Oh, and while individual prices still aren't known, here in Australia at least GW are offerring an in-store pre-order bundle of the Planetstrike book, Imperial Bastion, Aegis Defence Line and Moonscape* Craters for AU$150, which is the current (i.e. pre-June) price of a Battleforce here in Australia.

*Yes, reportedly the Moonscape craters not the Battlescape ones... but we'll see.


----------



## Syph (Aug 3, 2008)

Cheers radical. By Battleforce, you mean the regular sized army boxes (such as the recently released Cadian/Catachan/Empire boxes)?

If so, and if it translates at the same price, we're talking £50-60 for the book and a load of plastic terrain? That doesn't seem too bad as the Bastion looks a meaty kit in it's own right.


----------



## radical_psyker (Jun 6, 2008)

Syph said:


> Cheers radical. By Battleforce, you mean the regular sized army boxes (such as the recently released Cadian/Catachan/Empire boxes)?


Oh yeah, sorry. To clarify, right now in Australia the new Cadian and Catachan Battleforces are AU$155, but all the other armies' are AU$150. We haven't been given a price yet for the Advance Order Empire Battalion.


----------



## Syph (Aug 3, 2008)

Cheers radical. I think that's a decent price personally, though it remains to be seen what the scenery comes in at individually.


----------



## Farseer Beltiac (Jul 11, 2008)

that all looks pretty cool if I might say so!!! The New Cadians, New Eldar, almost new everything and planetstrike to go along with it. Too bad its all going to be so damn expensive :cray:

I saw the Vulkan He'Stan on the GW site. He looked pretty cool.


----------



## Katie Drake (Nov 28, 2007)

Oh man, those Imperial Defenses look so amazing. Seeing those has so many ideas running through my head it isn't even funny... Space Marines Drop Podding right into the middle of an enemy-held base, disembarking and kicking arse.
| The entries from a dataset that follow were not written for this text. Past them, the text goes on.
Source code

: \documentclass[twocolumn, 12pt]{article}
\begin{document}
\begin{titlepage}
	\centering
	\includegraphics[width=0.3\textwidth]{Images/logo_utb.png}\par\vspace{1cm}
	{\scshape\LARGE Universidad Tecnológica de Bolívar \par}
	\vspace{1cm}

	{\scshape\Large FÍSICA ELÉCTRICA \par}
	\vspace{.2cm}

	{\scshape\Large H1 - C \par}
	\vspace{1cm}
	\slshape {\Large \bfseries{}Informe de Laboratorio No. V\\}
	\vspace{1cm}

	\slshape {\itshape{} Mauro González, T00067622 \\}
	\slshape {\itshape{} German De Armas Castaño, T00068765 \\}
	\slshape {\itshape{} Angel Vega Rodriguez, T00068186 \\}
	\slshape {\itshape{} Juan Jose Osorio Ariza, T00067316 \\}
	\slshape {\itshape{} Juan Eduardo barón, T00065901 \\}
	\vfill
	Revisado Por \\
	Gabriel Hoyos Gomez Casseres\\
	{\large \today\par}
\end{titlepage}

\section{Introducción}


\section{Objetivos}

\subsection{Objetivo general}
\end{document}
July can't come soon enough!


----------



## exsulis (Jul 17, 2008)

It makes me a little sad that the Dark Angel Fortress isn't part of the June/July releases


----------



## LordWaffles (Jan 15, 2008)

Katie Drake said:


> Oh man, those Imperial Defenses look so amazing. Seeing those has so many ideas running through my head it isn't even funny... Space Marines Drop Podding right into the middle of an enemy-held base, disembarking and kicking arse.
> 
> July can't come soon enough!


They'd kick down the pod doors and be shoved back INTO the pod by a real army though.


----------



## wombat_tree (Nov 30, 2008)

I dont know if anyone else has seen it clearly yet but here is the Temple of skulls









In my opinion it looks great, however I think more skulls are required


----------



## bitsandkits (Mar 18, 2008)

is it plastic or resin?


----------



## wombat_tree (Nov 30, 2008)

Im not sure but Id be very surprised if its resin. GW usually produces resin peices through FW with a couple of noteable exceptions, and I doubt this will be one.


----------



## squeek (Jun 8, 2008)

One problem I have with these terrain pieces is the massive skulls. It makes it look like a fish tank ornament to me, the skulls are so large they are silly, if they are supposed to be real where the hell are these giant giants living now? If they are supposed to be ornamental then put a little more effort in!


----------



## humakt (Jan 2, 2008)

Obviosuly the giant giants are exstinct due to the number of skull temples that have been built


----------



## bitsandkits (Mar 18, 2008)

doesnt look too impressive for a plastic kit, normally you get alot more bang for your buck and it reminds me alot of the chapel of sanctuary from a few years back,i hope it is plastic and has alot more in the box than is shown on the photo or is dirt cheap.


----------



## Allos (Nov 5, 2007)

http://www.games-workshop.com/gws/catalog/productDetail.jsp?prodId=prod2120011&rootCatGameStyle=
Temple of skulls is 29.75 dollars


----------



## radical_psyker (Jun 6, 2008)

Lead post updated with some additional info on July releases (i.e. what's Direct Only, etc) just because I'm a stickler for details.  Changes marked in green.

A note on release dates. While the Advance Orders text in the back of June White Dwarf places the four Space Marines releases and a number of Planetstrike ones under July 4th, I have left them under July 18th as that is based on information direct from GW and I regard it as more reliable than White Dwarf as they often get details wrong on publication. But we shall see what comes. :wink:

Shrine of the Aquila still remains a bit of an enigma.


----------